Tentu saja sebagai kader Muhammadiyah, penulis masih memiliki optimisme bahwa Muhammadiyah masih bisa menyongsong abad kedua dengan penuh antusiasme dan progresifitas. Oleh karena itu potongan gagasan berikut semoga bisa menjadi obat mujarab bagi kesembuhan Muhammadiyah.
Saya ingin menuliskan mozaik gagasan ini dalam kerangka "TBC". Sebuah jargon dakwah yang cukup populis di Muhammadiyah. TBC ini bukan Tuberculosis/Tuberkulosa alias penyakit paru-paru yang disebabkan oleh bakteri. TBC yang Muhammadiyah maksudkan adalah Takhayul, Bid'ah, dan Churafat.
Sebagaimana yang lazim dipahami, takhayul adalah kepercayaan terhadap sesuatu yang tidak ada asal usulnya. Misalnya saja, membuat bangunan/jembatan, jika tidak ditanam kepala kerbau maka bangunan tersebut bisa runtuh. Bid'ah adalah praktek keagamaan yang diada-adakan yang tidak ada contohnya dari Nabi Muahammad SAW.

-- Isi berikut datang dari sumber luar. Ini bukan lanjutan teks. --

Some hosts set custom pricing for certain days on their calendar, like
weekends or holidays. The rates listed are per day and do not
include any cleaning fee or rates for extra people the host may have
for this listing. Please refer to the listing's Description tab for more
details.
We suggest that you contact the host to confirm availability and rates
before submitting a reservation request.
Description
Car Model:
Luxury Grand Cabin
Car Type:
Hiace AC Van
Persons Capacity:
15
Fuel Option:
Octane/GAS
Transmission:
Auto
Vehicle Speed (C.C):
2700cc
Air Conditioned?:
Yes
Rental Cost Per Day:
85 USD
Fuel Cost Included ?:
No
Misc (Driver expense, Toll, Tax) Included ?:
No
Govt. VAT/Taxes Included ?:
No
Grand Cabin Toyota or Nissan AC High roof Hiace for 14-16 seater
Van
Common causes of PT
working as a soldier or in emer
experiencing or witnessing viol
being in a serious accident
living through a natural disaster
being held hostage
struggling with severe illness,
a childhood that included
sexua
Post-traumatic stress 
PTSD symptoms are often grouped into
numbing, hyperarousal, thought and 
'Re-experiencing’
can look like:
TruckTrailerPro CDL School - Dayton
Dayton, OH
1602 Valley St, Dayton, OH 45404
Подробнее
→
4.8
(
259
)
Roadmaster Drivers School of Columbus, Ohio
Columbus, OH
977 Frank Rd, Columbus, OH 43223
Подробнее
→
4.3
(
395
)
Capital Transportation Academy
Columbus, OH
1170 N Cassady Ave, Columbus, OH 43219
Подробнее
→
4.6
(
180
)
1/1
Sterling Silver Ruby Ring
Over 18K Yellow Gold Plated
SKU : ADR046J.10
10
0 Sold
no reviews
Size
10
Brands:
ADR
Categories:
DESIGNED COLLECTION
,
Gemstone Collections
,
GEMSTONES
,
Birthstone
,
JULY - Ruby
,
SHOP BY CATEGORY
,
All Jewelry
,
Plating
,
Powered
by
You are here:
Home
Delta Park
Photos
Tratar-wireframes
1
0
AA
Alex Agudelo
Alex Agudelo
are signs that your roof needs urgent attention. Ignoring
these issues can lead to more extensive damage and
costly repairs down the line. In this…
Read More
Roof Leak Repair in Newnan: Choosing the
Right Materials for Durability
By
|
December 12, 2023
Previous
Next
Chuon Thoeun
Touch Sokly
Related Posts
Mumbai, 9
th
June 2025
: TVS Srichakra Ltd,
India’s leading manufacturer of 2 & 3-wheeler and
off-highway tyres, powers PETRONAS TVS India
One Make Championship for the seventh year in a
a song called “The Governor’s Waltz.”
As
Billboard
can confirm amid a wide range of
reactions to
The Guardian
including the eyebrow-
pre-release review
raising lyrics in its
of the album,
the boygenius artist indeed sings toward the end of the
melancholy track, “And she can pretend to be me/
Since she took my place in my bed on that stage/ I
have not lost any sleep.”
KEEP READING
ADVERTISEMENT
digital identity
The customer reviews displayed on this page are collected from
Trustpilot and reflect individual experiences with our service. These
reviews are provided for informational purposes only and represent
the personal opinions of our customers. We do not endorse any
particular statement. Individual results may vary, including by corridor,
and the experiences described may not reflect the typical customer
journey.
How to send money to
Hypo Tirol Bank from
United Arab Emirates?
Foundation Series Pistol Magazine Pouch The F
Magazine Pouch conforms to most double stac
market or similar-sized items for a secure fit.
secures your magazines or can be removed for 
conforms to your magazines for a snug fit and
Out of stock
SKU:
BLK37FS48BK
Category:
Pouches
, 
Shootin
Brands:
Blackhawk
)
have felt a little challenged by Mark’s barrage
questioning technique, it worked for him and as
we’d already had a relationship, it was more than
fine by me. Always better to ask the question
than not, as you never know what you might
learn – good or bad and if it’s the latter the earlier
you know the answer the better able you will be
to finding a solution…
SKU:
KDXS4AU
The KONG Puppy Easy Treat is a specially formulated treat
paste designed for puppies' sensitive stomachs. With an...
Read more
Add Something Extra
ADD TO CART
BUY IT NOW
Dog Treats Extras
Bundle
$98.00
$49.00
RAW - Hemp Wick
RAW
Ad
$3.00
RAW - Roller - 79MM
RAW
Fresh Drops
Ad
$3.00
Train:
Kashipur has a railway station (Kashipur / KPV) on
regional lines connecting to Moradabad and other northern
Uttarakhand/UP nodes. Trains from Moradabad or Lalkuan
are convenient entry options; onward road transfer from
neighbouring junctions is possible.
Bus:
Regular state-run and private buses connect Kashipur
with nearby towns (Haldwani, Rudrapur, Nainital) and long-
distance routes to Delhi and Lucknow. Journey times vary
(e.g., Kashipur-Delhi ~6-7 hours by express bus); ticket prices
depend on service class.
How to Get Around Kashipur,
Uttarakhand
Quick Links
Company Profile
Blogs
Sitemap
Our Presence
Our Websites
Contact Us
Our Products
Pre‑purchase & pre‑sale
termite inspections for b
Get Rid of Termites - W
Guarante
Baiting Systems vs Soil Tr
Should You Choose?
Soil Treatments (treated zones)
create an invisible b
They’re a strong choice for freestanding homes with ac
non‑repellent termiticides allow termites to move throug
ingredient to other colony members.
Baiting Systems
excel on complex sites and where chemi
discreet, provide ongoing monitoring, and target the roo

Contohnya banyak sekali, di antaranya adalah; Tahlilan atau selamatan kematian, praktiknya meniru kebiasaan orang Hindu. Sedangkan Churafat/Khurafat adalah cerita mengenai sesuatu yang tidak jelas asal-usulnya namun melegenda. Misalnya saja; kepercayaan kepada kesaktian cincin yang diwariskan turun temurun.
Dalam konteks tulisan ini, penulis ingin memberikan "makna lain" tentang TBC. Bukan dalam terma ilmu kesehatan ataupun terma yang telah populis di Muhammadiyah. TBC yang saya maksudkan tetap merupakan kepanjangan dari Takhayul, Bid'ah, dan Churafat.
Takhayul dimaknai sebagai kemampuan melampaui kelaziman. Atau sebutlah takhayul itu sinonim dengan kata imajinatif. Sesuatu yang menggugah dan mencerahkan. Demikian pula bid'ah diberikan "makna lain" sebagai kreatifitas. Sedangkan khurafat, diterjemahkan kedalam pemaknaan; kemampuan memberi makna terhadap realitas.
Gerakan "Takhayul"
Muhammadiyah sebagai "gerakan takhayul" (baca: imajinatif) berarti gerakan ini memiliki gagasan-gagasan yang imajinatif dalam ranah keislaman, keindonesiaan dan kemanusiaan. Setidaknya ada beberapa gagasan yang harus dituntaskan oleh Muhammadiyah jika ingin disebut sebagai gerakan penyuluh zaman.
Pertama, terma "Ar-Ruju' Ila Quran wa hadits" yang sering menjadi jurus andalan Muhammadiyah perlu diberikan tafsiran penjelas. Masalahnya hampir semua gerakan Islam juga mengklaim Quran dan Hadits sebagai rujukan. Meskipun penafsirannya akan beragam.
Muhammadiyah tidak akan memiliki pembeda kalau juga terjebak kedalam jurus-jurus apologetif semacam ini. Meminjam istilah ilmu logika, jangan-jangan Muhammadiyah terjebak ke dalam fallacies of misplaced concreteness (menjelaskan sesuatu yang abstrak dengan penjelasan abstrak).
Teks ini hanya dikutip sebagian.